Ab 5.47 Uhr wird erzogen

Gabor Steingart bürdet sich die Last des weisen Mannes auf, Polen endlich mit Härte zur Räson zu bringen. Mit ihm kommt der Berliner Journalismus ganz zu sich.

Adam Niescioruk

In der deutschen Presse steht von allen Wissenschaften die Bescheidwissenschaft am höchsten. Auch und gerade gegenüber dem Ausland. Was dem perfiden Albion, den bildungsfernen USA und dem verstockten Polen guttut, weiß niemand so gut wie ein Journalist aus Berlin. In diesem Punkt gibt es ausnahmsweise seit über einhundert Jahren keinen Traditionsbruch. Einen mustergültigen Text über Polen, der im Prinzip hundert ähnliche Kommentare anderswo zusammenfasst, veröffentlichte heute Gabor Steingart, Chefdenker von „Pioneer“, in seinem „Morning Briefing“, das er um 5.47 Uhr herausschickte und damit eine historische Marke haarscharf streifte.

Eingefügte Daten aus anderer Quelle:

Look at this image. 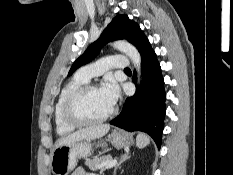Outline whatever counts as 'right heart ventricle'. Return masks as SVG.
Returning a JSON list of instances; mask_svg holds the SVG:
<instances>
[{
    "instance_id": "e07e8e85",
    "label": "right heart ventricle",
    "mask_w": 233,
    "mask_h": 175,
    "mask_svg": "<svg viewBox=\"0 0 233 175\" xmlns=\"http://www.w3.org/2000/svg\"><path fill=\"white\" fill-rule=\"evenodd\" d=\"M87 81L75 76L73 77L69 82H67L62 90L60 91V94L57 98L55 109H54V123L56 127V131L60 135H66L74 131L76 126L71 125L66 122V120L63 117V105L67 97L78 87L86 84Z\"/></svg>"
}]
</instances>
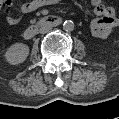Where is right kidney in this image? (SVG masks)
<instances>
[{"label": "right kidney", "mask_w": 119, "mask_h": 119, "mask_svg": "<svg viewBox=\"0 0 119 119\" xmlns=\"http://www.w3.org/2000/svg\"><path fill=\"white\" fill-rule=\"evenodd\" d=\"M29 55V47L23 43L13 44L5 53V58L11 65L24 62Z\"/></svg>", "instance_id": "obj_1"}]
</instances>
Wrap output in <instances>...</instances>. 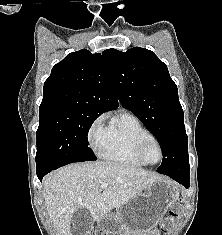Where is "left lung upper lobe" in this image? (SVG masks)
Returning <instances> with one entry per match:
<instances>
[{
  "label": "left lung upper lobe",
  "instance_id": "5c2ea615",
  "mask_svg": "<svg viewBox=\"0 0 222 235\" xmlns=\"http://www.w3.org/2000/svg\"><path fill=\"white\" fill-rule=\"evenodd\" d=\"M112 84L124 108L155 135L162 151L161 174H190L188 138L178 89L154 52L134 47L103 51Z\"/></svg>",
  "mask_w": 222,
  "mask_h": 235
}]
</instances>
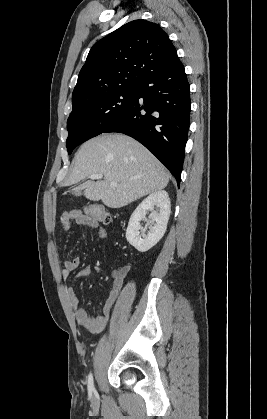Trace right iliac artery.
Here are the masks:
<instances>
[{
  "instance_id": "obj_1",
  "label": "right iliac artery",
  "mask_w": 267,
  "mask_h": 419,
  "mask_svg": "<svg viewBox=\"0 0 267 419\" xmlns=\"http://www.w3.org/2000/svg\"><path fill=\"white\" fill-rule=\"evenodd\" d=\"M93 391H94V382H93V376L90 373L89 376H88V392H89V395H91Z\"/></svg>"
}]
</instances>
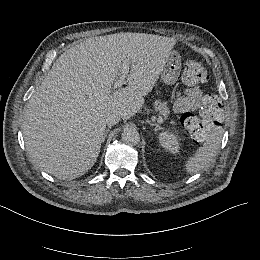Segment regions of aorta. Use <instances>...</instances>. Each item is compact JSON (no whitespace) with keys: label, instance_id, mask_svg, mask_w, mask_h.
Instances as JSON below:
<instances>
[{"label":"aorta","instance_id":"762f6f07","mask_svg":"<svg viewBox=\"0 0 260 260\" xmlns=\"http://www.w3.org/2000/svg\"><path fill=\"white\" fill-rule=\"evenodd\" d=\"M122 140L130 145H136L140 141L139 132L134 127H126L122 133Z\"/></svg>","mask_w":260,"mask_h":260}]
</instances>
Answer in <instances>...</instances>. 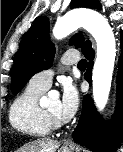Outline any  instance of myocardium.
Listing matches in <instances>:
<instances>
[{
  "label": "myocardium",
  "instance_id": "myocardium-1",
  "mask_svg": "<svg viewBox=\"0 0 123 152\" xmlns=\"http://www.w3.org/2000/svg\"><path fill=\"white\" fill-rule=\"evenodd\" d=\"M42 112L50 129H59L64 125V121L61 118L52 115L45 108L42 109Z\"/></svg>",
  "mask_w": 123,
  "mask_h": 152
}]
</instances>
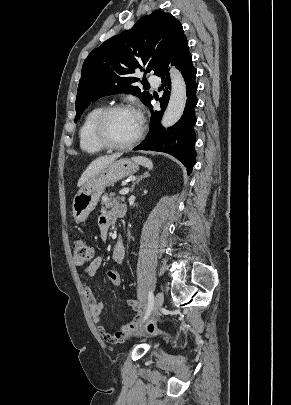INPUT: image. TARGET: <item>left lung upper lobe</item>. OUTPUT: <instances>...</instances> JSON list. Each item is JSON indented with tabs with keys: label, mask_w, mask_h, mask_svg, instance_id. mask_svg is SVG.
<instances>
[{
	"label": "left lung upper lobe",
	"mask_w": 291,
	"mask_h": 405,
	"mask_svg": "<svg viewBox=\"0 0 291 405\" xmlns=\"http://www.w3.org/2000/svg\"><path fill=\"white\" fill-rule=\"evenodd\" d=\"M184 38L177 19L170 13L154 11L140 18L131 30L94 49L83 63L75 122L92 102L110 94L132 93L148 105L152 95L134 85L140 81L134 76L135 69L145 68V73L154 71L157 75Z\"/></svg>",
	"instance_id": "1"
}]
</instances>
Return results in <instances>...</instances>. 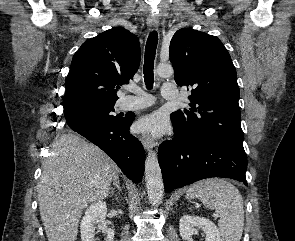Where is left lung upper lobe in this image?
<instances>
[{"label":"left lung upper lobe","instance_id":"left-lung-upper-lobe-1","mask_svg":"<svg viewBox=\"0 0 295 241\" xmlns=\"http://www.w3.org/2000/svg\"><path fill=\"white\" fill-rule=\"evenodd\" d=\"M169 54L176 83L191 88L190 110L171 114L181 135L187 139L220 137L243 144L236 70L222 42L183 28L173 35Z\"/></svg>","mask_w":295,"mask_h":241}]
</instances>
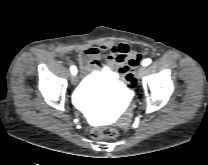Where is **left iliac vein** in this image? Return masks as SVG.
<instances>
[{
    "mask_svg": "<svg viewBox=\"0 0 208 165\" xmlns=\"http://www.w3.org/2000/svg\"><path fill=\"white\" fill-rule=\"evenodd\" d=\"M145 71H146V67L145 66H140L137 70V73H136V77L137 78H142L143 75L145 74Z\"/></svg>",
    "mask_w": 208,
    "mask_h": 165,
    "instance_id": "4c4485c4",
    "label": "left iliac vein"
}]
</instances>
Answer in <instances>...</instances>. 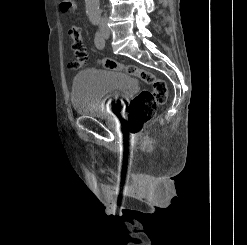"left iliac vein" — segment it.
Segmentation results:
<instances>
[{"label": "left iliac vein", "mask_w": 247, "mask_h": 245, "mask_svg": "<svg viewBox=\"0 0 247 245\" xmlns=\"http://www.w3.org/2000/svg\"><path fill=\"white\" fill-rule=\"evenodd\" d=\"M103 35H104V38L105 39H108L109 38L110 32H109V30L107 28L105 29Z\"/></svg>", "instance_id": "1"}]
</instances>
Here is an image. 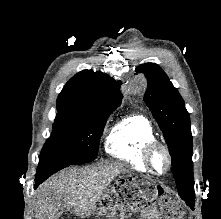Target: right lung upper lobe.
Listing matches in <instances>:
<instances>
[{"label": "right lung upper lobe", "mask_w": 221, "mask_h": 219, "mask_svg": "<svg viewBox=\"0 0 221 219\" xmlns=\"http://www.w3.org/2000/svg\"><path fill=\"white\" fill-rule=\"evenodd\" d=\"M118 83L102 72L83 70L64 86L57 98V111L81 117L111 113L122 98Z\"/></svg>", "instance_id": "1"}]
</instances>
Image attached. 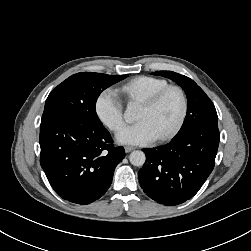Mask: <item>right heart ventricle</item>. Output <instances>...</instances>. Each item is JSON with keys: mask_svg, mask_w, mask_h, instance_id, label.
<instances>
[{"mask_svg": "<svg viewBox=\"0 0 251 251\" xmlns=\"http://www.w3.org/2000/svg\"><path fill=\"white\" fill-rule=\"evenodd\" d=\"M167 85L162 78L138 76L122 84L119 91L128 103H141Z\"/></svg>", "mask_w": 251, "mask_h": 251, "instance_id": "right-heart-ventricle-1", "label": "right heart ventricle"}]
</instances>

Die Überschrift seines Polen-Textes zeigt schon, wo es lang geht: „Mehr Härte wagen“. Wie man weiß, handelt es sich um ein altes deutsches Problem – die Skrupel, ob Härte gegen den Polen wirklich gewagt werden darf. Unsere ewige Zurückhaltung gegenüber dem östlichen Nachbarn. Dafür, beruhigt uns Steingart, gebe es keinen Grund mehr, da Warschau den Bogen wirklich überspannt: „Unser schwieriger Nachbar Polen will nicht so, wie wir wollen.“ Dann, wenn er wollte wie wir – und nur dann – , könnte man nämlich auf Härte verzichten. Was will der schwierige Pole denn?

„Das europäische Recht – Grundlage eines funktionierenden Binnenmarktes – soll in Polen nicht gelten. Und wenn doch, dann nur, wenn es passt: Polen first.“ Steingart ist wie viele seiner Kollegen ein Meister des Holzschnitts. In der aktuellen Auseinandersetzung behaupten Polens Richter und Regierungspolitiker nicht, dass EU-Recht bei ihnen „nicht gelten“, sondern nur, dass es nicht generell über nationalem Recht stehen soll. Die gleiche schwierige Ansicht vertrat übrigens auch schon das Bundesverfassungsgericht unter seinem früheren Präsidenten Andreas Voßkuhle in seinem Urteil zum Anleihenkauf der EZB, worauf die EU-Kommission mit einem Vertragsverletzungsverfahren gegen Deutschland antwortete. Dass EU-Recht und Rechtsprechung nicht immer und automatisch über der Verfassung stehen, ergibt sich auch aus Grundgesetzartikel 20. Und mehr oder weniger aus allen Verfassungen der Mitgliedsländer.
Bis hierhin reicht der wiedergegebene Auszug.